Monday, 22 June 2009

SATIRISTS: TO THE CHAMPAGNE!

I don't wish to be churlish and I have absolutely no axe to grind with the Speaker-elect but the picture of him on the BBC website is so reminiscent of the character invented by Kenneth Grahame that it would be wrong - simply wrong - not to refer to him as Mr Toad.

So we've gone from 'Udder, udder' to 'Poop Poop' which, in the circumstances, seems quite appropriate.

Best of all, Margaret a-Beckett and Ann Widdespoons did not win. That's not sexism, by the way, that's a heartfelt sigh of relief.

I look forward to the next Private Eye, which very recently explained how Mr Toad has been cosying up nicely to the Labour government, apparently in search of a job. It seem therefore that the establishment candidate won after all. Good old New Labour.
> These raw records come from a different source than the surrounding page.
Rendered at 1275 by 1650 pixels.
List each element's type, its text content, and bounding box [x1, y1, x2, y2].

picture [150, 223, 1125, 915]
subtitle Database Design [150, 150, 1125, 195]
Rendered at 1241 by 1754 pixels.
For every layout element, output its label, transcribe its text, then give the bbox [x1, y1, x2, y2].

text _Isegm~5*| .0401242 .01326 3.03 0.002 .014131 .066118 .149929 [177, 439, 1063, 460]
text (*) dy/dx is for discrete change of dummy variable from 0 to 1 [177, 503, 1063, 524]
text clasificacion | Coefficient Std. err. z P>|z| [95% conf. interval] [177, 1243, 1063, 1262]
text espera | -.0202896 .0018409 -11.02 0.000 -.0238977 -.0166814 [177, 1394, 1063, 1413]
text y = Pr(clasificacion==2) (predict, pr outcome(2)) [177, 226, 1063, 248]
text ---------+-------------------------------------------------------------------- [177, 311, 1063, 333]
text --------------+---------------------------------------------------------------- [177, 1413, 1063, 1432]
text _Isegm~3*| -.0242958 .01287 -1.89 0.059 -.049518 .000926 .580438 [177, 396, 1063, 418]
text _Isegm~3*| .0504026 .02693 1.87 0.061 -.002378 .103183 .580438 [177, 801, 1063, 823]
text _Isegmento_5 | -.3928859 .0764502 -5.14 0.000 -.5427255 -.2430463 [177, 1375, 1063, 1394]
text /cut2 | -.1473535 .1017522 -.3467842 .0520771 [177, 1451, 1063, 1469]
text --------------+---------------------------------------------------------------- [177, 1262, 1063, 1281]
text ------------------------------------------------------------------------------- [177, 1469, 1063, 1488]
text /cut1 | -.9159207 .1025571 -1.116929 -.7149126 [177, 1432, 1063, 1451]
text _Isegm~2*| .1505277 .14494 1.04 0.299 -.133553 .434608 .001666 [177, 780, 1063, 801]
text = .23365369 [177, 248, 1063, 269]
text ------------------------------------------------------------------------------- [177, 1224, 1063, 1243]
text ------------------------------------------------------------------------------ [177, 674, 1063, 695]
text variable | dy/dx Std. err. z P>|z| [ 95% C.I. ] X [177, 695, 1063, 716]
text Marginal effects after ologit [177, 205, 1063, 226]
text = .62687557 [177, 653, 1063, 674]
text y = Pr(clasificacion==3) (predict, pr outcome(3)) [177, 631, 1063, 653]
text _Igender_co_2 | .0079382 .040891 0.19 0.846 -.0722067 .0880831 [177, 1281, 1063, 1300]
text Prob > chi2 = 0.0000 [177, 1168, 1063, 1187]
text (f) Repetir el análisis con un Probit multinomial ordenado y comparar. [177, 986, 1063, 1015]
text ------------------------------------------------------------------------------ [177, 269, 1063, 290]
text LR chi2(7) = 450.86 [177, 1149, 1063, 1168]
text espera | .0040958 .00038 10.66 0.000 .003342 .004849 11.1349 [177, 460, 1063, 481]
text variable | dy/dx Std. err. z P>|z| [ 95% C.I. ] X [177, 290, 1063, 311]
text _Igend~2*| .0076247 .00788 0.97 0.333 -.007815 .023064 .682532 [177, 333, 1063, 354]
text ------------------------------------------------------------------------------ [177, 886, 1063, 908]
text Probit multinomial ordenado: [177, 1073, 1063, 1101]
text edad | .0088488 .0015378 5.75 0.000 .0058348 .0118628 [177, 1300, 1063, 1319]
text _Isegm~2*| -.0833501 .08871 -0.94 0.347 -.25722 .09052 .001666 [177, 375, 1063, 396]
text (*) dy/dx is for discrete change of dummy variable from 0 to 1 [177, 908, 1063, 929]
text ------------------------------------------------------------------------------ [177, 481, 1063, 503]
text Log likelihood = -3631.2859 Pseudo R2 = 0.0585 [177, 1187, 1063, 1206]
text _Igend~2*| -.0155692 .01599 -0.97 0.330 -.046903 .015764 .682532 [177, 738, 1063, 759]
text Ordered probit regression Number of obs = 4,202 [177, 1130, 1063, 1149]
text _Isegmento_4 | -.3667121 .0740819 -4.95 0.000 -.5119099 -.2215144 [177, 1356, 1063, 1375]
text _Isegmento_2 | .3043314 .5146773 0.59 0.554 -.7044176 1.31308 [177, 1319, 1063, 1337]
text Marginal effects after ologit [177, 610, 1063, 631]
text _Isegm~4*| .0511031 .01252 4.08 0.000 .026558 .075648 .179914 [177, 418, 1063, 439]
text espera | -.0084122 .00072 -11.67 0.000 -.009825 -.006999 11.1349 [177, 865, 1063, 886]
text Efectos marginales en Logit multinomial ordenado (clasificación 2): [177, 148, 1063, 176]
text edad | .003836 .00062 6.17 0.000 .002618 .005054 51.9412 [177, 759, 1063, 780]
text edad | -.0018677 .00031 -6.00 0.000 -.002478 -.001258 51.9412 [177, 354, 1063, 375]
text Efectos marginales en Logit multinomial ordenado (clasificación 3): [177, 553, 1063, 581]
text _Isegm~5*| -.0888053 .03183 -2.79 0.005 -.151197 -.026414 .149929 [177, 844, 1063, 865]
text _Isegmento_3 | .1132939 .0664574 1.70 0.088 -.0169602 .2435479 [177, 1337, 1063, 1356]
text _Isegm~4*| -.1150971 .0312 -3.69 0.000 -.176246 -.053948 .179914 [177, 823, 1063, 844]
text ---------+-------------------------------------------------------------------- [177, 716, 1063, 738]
Perhaps the best bit is the BBC's explanation about what happens next. Apparently, in the modern era of modernisation and modern stuff the way it works is thus:

-The fiercely independent House first seeks approval from the Queen
-There then follows an "approbation" ceremony - the process of formal Royal approval, which is expected to start at 10pm at which a bunch of unelected Privy Counsellors decide if Mr Toad can be Speaker.
-Then porn star Black Rod will then walk from the Lords to the Commons and knock on the door
-A few minutes later Mr Toad, followed by MPs, will head to the unelected Lords chamber for the ceremony which will appoint him as the official Speaker.

Now don't get me wrong, if all this nonsense sells a few more knick-knacks to the tourists its probably been worth it but you have to ask if it befits a supposedly modernising democracy.

What's the betting the year will pass, the election will come and nothing will have changed. Seriously, would you even get Evens on that?